Номура поднял палец, прося секунду подождать, потом снял очки и отложил в сторону прочитанный документ.
– Да, Асакуса-сан, прочитал, но ничего нового. У нас данные те же самые.
– А что, по вашим данным, сейчас происходит вокруг Родзаевского?
– Тоже ничего особенного. Известно только, что он очень сильно раздражён чрезмерной активностью своего американского, как он его называет, «соратника» – Вонсяцкого.
– Никакой он ему не «соратник»!
Асакуса с выражением досады на лице встал из кресла и, прихрамывая, пошёл в дальний угол кабинета, куда только что внесли и поставили на чайный столик кипящий самовар.
– «Соратник» – это, надо понимать, когда люди вместе борются за что-то. А за что бороться этому сытому мужу американской миллионерши? Для него это просто театр и возможность «прозвучать», стать известным. Надо же? Приехал в Шанхай со своим биографом. Вот вам и вся борьба! – Асакуса секунду помолчал. – В Америке фашизм приживается плохо. Они слишком неорганизованны или, как они сами говорят, свободны, чтобы подчинить себя одной идеологии. И что там может сделать один русский эмигрант, этот Вонсяцкий? – сказал Асакуса и без перехода обратился к собеседнику по-русски: – Вам чай в чайную чашку или в стакан с подстаканником?

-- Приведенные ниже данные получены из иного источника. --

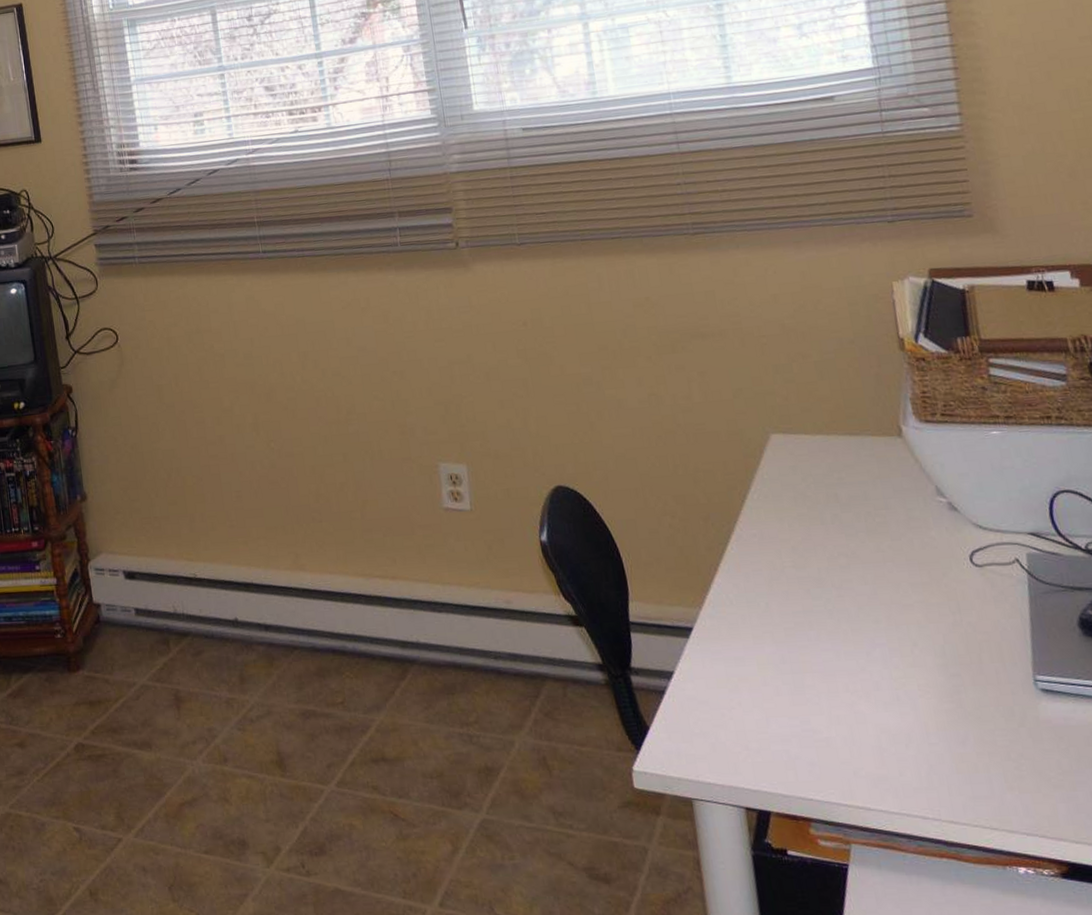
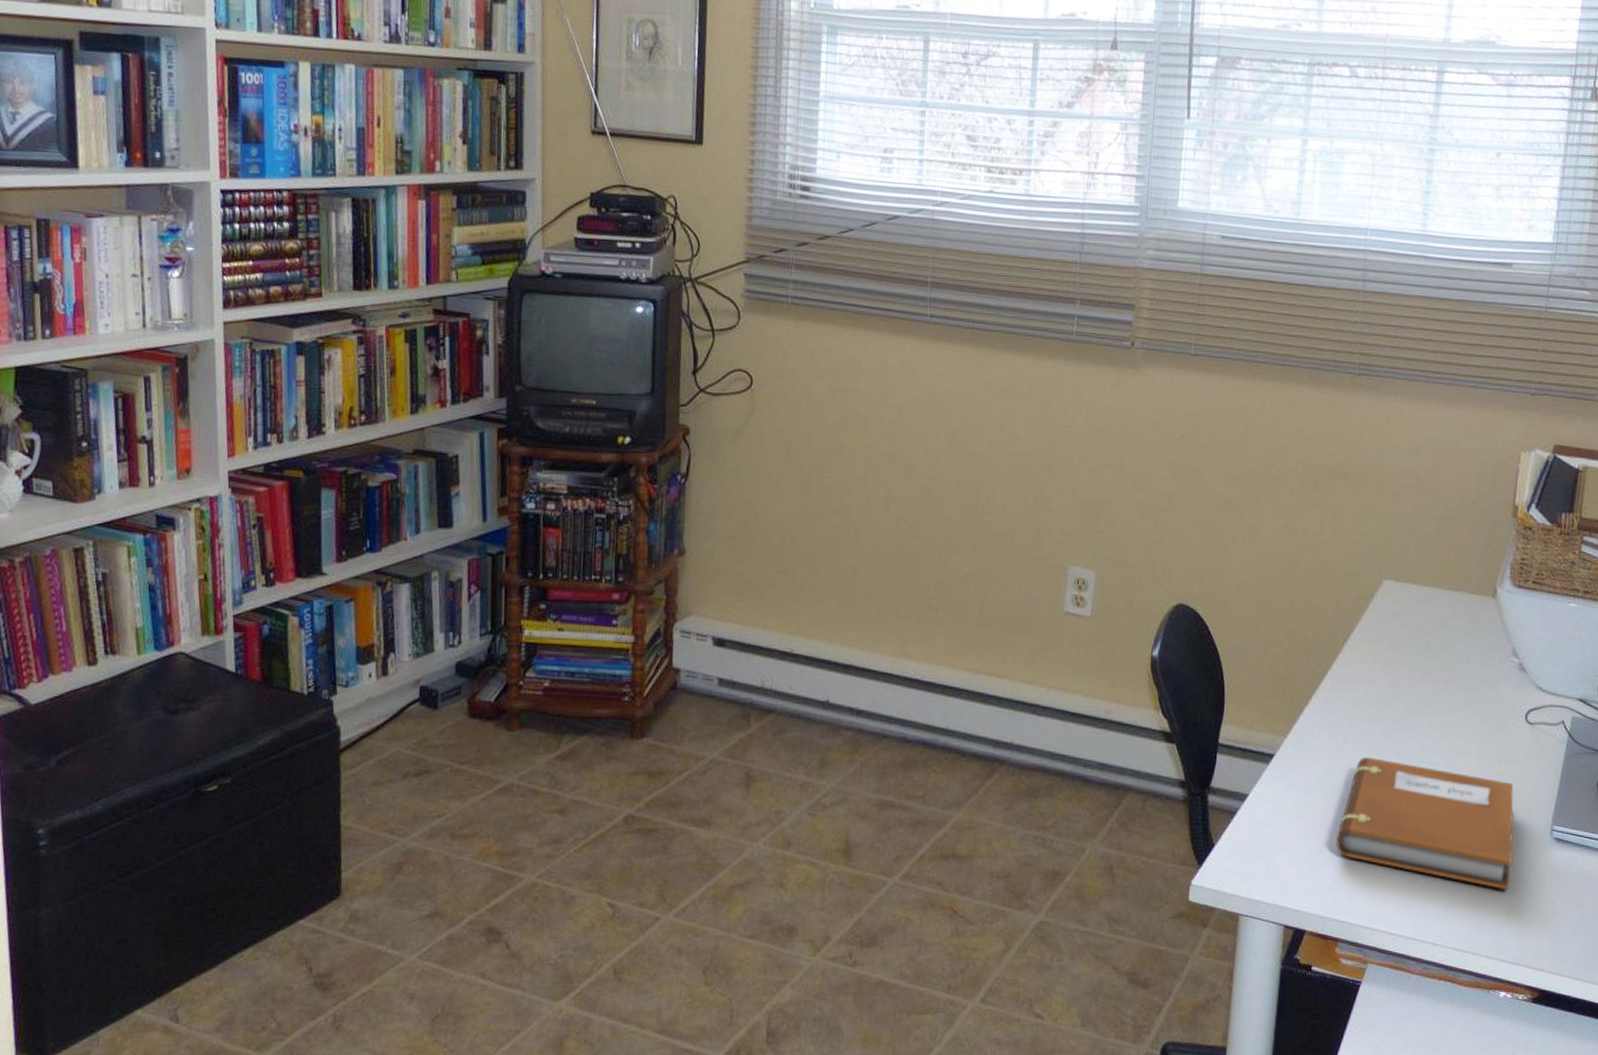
notebook: none [782,620,1000,752] -> present [1336,757,1514,890]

– В стакан, господин порковник, конечно, в стакан с подстаканником и, есри можно, с кусочком сахара «вприкуску», как говорят русские, – по-русски ответил Номура.
– Вприкуску! – задумчиво повторил Асакуса, положил в блюдце несколько кусочков колотого сахара и стал разливать чай.
Номура было снова взялся за бумаги, но тут же поднял голову и спросил:
– Асакуса-сан, откуда у вас такая привязанность к русскому чаю, подстаканникам и самовару? Со мной всё ясно, я родирся и вырос на Карафуто, среди русских, и уже почти двадцать рет живу здесь, в Харбине. И жена у меня, как известно, русская, а вы?